Let's say I want to find out which processes might be getting most of the TSB misses. Any ideas of how to attribute a TSB miss to the process whose access triggered it? Specifically, I want a count or rate, so I can see which is highest...so that I only have to use ppgsz or mpss.so.1 with those few. I think maybe determining what triggers a call to sfmmu_tsbmiss_exception() may be what I want, although whether that could be related to a process, I have no idea. But if anything short of an exotic DIY loadable kernel hack could be used to figure that out, I'd suppose it would be DTrace.
(I may also cut tsb_rss_factor to 256 from the default, but that's another story)

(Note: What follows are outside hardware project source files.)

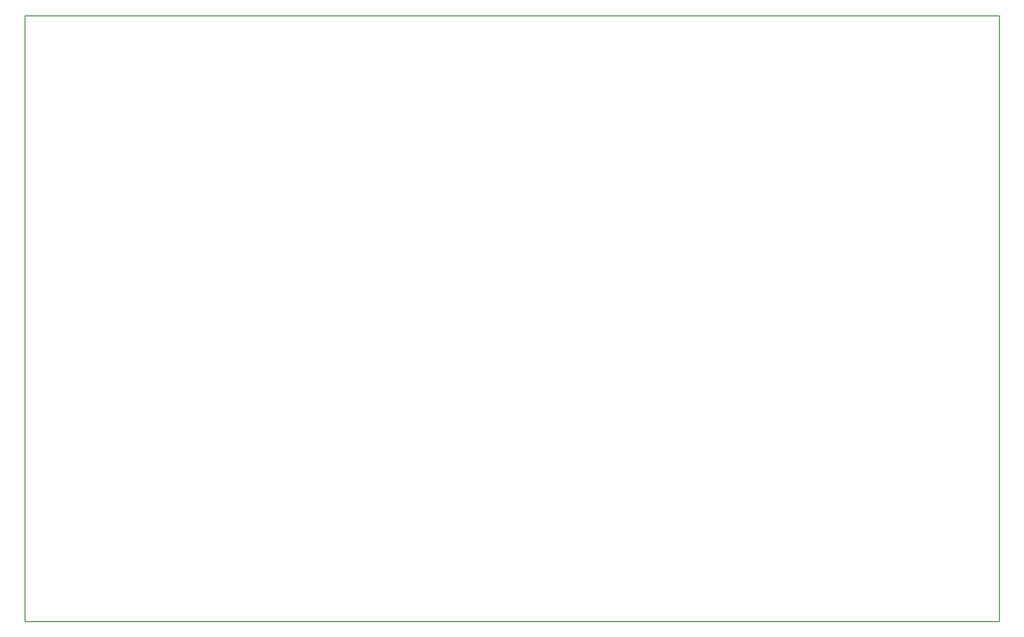
<source format=gm1>
G04 #@! TF.FileFunction,Profile,NP*
%FSLAX46Y46*%
G04 Gerber Fmt 4.6, Leading zero omitted, Abs format (unit mm)*
G04 Created by KiCad (PCBNEW 4.0.7) date 2017 October 30, Monday 23:27:59*
%MOMM*%
%LPD*%
G01*
G04 APERTURE LIST*
%ADD10C,0.100000*%
%ADD11C,0.150000*%
G04 APERTURE END LIST*
D10*
D11*
X248285000Y-38100000D02*
X76835000Y-38100000D01*
X248285000Y-144780000D02*
X248285000Y-38100000D01*
X76835000Y-144780000D02*
X248285000Y-144780000D01*
X76835000Y-38100000D02*
X76835000Y-144780000D01*
M02*

</source>
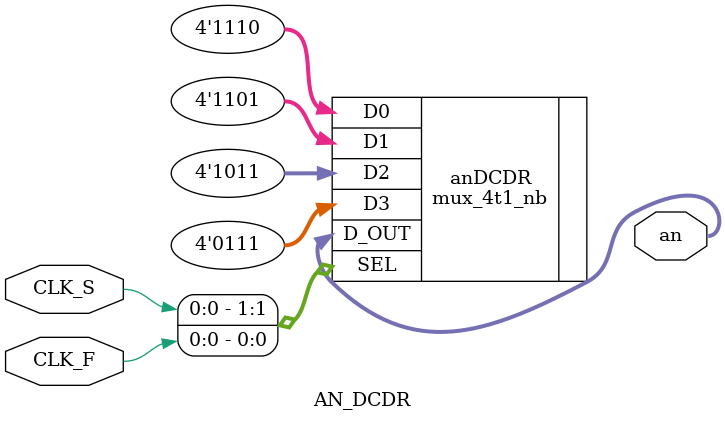
<source format=v>
`timescale 1ns / 1ps
`include "../Modules/mux_4t1_nb.v"

module AN_DCDR(input CLK_S, input CLK_F ,output [3:0] an);

mux_4t1_nb #(.n(4)) anDCDR(.SEL({CLK_S, CLK_F}),.D0(4'b1110),.D1(4'b1101),.D2(4'b1011),.D3(4'b0111),.D_OUT(an));

endmodule

</source>
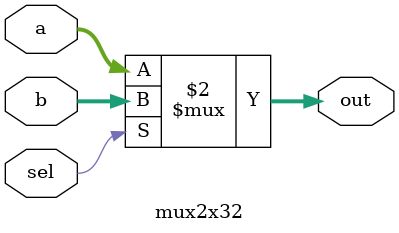
<source format=v>
module mux2x32 (
    input wire [31:0] a,
    input wire [31:0] b,
    input wire sel,
    
    output wire [31:0] out
);
    assign out = (sel == 1'b0) ? a : b;
endmodule
</source>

This is for Solaris 10 (SPARC - a 24 CPU 6800 with 192GB RAM). I've seen trapstat -t overhead percent for some CPUs as high as 20%, and that wasn't when the system was really bad - I wasn't running trapstat from cron yet last time that happened. The system was nearly frozen for some minutes, but there were no I/O errors or anything like that. An xterm displayed back from there would have its scroll bar work fine (no context switch), but even tty driver level echoing was incredibly slow for the shell within that xterm...suggesting that even with very little swap in use, SOMETHING was bogging the system down to the point that a context switch was exceptionally onerous.